**WHAT YOU ARE ASKED TO DO:**
All lines holding the word "Zinnur" are to be copied from the records beneath.

**DATASET:**
++++++++++++++++++++

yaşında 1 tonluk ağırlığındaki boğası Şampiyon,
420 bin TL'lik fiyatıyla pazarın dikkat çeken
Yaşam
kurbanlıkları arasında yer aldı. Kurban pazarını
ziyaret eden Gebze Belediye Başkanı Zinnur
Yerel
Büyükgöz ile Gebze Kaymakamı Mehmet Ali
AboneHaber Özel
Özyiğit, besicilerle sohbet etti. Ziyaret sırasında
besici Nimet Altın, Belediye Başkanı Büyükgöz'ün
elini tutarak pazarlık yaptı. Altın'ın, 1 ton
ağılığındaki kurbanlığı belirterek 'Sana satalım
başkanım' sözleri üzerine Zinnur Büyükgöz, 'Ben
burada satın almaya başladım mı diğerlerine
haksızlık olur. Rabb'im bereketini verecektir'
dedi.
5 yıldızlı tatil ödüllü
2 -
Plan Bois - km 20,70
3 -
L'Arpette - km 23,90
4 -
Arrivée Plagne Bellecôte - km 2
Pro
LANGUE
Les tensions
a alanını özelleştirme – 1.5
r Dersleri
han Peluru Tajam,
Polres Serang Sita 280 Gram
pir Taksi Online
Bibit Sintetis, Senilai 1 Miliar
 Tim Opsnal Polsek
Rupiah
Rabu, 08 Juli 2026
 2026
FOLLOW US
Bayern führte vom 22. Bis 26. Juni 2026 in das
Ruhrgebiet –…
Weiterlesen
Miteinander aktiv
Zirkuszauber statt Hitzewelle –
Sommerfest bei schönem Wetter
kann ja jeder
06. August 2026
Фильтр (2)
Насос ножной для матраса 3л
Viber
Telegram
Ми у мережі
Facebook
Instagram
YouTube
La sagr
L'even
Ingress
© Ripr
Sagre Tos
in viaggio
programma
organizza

++++++++++++++++++++

**EXERCISE SOLUTION:**
ziyaret eden Gebze Belediye Başkanı Zinnur
başkanım' sözleri üzerine Zinnur Büyükgöz, 'Ben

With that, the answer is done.